Sorti en 2009, Gamer imaginait des joueurs contrôlant de vraies personnes. Un film mal reçu, mais bien plus intéressant qu’il n’en a l’air.
En bref
- Gamer est sorti en 2009
- Le film n’adapte aucun vrai jeu
- Son idée reste étonnamment actuelle
On parle beaucoup mieux des adaptations de jeux vidéo aujourd’hui. Et pourtant, il y a 17 ans, Gamer avait déjà compris un truc essentiel, le plus intéressant n’était peut-être pas d’adapter un jeu existant, mais de filmer la logique du jeu vidéo elle-même.
Avant les adaptations à succès, un drôle d’objet filmique
Sorti le 4 septembre 2009, Gamer arrive dans une période où les films liés au jeu vidéo accumulent surtout les ratés, les plaisirs coupables et quelques curiosités cultes. Le twist, justement, c’est que le film avec Gerard Butler n’est tiré d’aucune licence réelle. Il appartient à cette petite famille de films techniquement « jeux vidéo » sans adapter un jeu précis, un terrain où l’on range aussi Scott Pilgrim vs. The World, souvent cité comme la meilleure réussite du genre.
Vu comme ça, Gamer a quelque chose d’un peu à part. Pas un produit dérivé, pas une transposition paresseuse, mais une tentative de transformer des mécaniques vidéoludiques en pur thriller SF.
Des avatars humains, un couloir de la mort et un piège
Derrière la caméra, on retrouve Mark Neveldine et Brian Taylor, le duo de Crank puis Crank: High Voltage. Leur style, ultra nerveux, collait déjà à une idée de cinéma sous adrénaline. Ici, il sert un monde où Michael C. Hall incarne Ken Castle, un programmeur devenu l’homme le plus riche du monde grâce à Society, un jeu où des joueurs contrôlent des acteurs bien réels comme des avatars vivants.
Puis l’idée déraille, forcément. Castle lance Slayers, un FPS grandeur nature dans lequel des condamnés à mort sont pilotés à distance via des nanites implantées dans leur corps. Ils se battent avec de vraies armes. Ils meurent pour de vrai.

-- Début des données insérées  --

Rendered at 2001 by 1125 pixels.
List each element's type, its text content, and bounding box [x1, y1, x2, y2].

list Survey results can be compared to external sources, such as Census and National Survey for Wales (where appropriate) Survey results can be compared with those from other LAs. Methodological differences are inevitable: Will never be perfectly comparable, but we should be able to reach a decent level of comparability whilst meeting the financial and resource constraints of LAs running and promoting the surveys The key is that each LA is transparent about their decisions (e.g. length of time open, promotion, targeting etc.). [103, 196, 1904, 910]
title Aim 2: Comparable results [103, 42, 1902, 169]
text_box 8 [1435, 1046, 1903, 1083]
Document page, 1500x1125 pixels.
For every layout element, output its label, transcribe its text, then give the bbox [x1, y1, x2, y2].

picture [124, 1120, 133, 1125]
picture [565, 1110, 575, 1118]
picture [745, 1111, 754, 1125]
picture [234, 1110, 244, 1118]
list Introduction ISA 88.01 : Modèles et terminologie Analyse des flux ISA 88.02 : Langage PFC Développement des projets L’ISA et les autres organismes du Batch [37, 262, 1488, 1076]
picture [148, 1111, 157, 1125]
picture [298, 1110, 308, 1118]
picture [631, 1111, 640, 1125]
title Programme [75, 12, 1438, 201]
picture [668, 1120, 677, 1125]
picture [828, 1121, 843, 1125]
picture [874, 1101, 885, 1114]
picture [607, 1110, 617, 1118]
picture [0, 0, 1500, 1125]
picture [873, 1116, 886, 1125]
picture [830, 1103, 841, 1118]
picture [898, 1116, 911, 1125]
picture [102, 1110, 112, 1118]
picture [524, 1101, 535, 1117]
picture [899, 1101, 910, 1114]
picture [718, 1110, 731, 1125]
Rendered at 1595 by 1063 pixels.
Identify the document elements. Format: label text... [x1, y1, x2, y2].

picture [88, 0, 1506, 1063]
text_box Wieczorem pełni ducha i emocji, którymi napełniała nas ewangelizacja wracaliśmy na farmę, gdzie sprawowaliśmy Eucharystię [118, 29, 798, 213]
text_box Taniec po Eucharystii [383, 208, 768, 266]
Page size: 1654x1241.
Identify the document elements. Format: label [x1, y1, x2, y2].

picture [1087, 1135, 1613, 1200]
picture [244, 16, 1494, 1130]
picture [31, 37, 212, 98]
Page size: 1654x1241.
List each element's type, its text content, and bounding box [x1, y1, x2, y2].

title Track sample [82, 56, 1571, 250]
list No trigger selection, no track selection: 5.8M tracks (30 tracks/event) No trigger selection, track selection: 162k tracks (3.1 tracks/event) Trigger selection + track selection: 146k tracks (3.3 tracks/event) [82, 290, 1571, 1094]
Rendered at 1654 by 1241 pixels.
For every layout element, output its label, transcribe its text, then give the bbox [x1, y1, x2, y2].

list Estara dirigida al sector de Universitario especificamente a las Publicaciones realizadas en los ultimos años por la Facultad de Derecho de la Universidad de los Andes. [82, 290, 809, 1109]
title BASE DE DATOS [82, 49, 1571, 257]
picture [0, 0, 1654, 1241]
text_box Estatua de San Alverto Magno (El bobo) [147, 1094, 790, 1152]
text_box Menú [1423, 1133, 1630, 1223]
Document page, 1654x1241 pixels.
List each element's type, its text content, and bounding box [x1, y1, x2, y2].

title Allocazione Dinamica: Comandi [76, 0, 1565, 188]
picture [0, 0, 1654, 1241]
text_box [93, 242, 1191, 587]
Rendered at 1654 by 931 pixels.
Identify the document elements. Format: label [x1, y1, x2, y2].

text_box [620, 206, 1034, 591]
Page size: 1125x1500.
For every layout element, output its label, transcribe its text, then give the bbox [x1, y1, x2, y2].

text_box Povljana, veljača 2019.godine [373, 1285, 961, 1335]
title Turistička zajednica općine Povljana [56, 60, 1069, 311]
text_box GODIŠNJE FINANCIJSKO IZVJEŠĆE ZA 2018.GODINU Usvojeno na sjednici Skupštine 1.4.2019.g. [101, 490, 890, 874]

Au centre, Gerard Butler joue John Kable Tillman, détenu du couloir de la mort encore vivant après 27 matchs. Il ne lui manque plus que trois victoires pour retrouver sa liberté. En face, Logan Lerman incarne Simon Silverton, joueur de 17 ans qui le contrôle. Et quand Castle injecte dans l’arène le détenu psychotique Hackman, joué par Terry Crews, cette fois sans joueur derrière lui, tout devient très clair, empêcher Kable de sortir.
Un flop au box-office, mais une idée plus solide qu’on l’a dit
Le film a pris cher. Les critiques ont peu goûté son histoire, sa mise en scène ou son action, avec un score de 29 % sur Rotten Tomatoes. Côté salles, le résultat n’a pas suivi non plus, environ 39 millions d’euros de recettes (42 millions de dollars) pour un budget d’environ 46 millions d’euros (50 millions de dollars).
Mais le rejet dit aussi quelque chose de l’époque. Beaucoup l’ont comparé à Crank et l’ont trouvé moins fort. Bon, si on le regarde comme un film d’exploitation SF branché sur les codes du jeu vidéo, il tient quand même bien mieux que sa réputation. Son montage hyperkinétique fabrique une sensation d’écran manette en main, presque abrasive parfois, mais cohérente.
Surtout, Gamer reliait déjà plusieurs obsessions modernes, le multijoueur, le monde ouvert, la téléréalité et la violence transformée en spectacle. Là où Running Man passait par le show télé, lui déplace le problème du côté des joueurs, du contrôle et d’une forme de désensibilisation. Et c’est probablement pour ça qu’il reste intéressant aujourd’hui, pas comme adaptation, mais comme miroir d’une culture qui n’a fait que s’intensifier.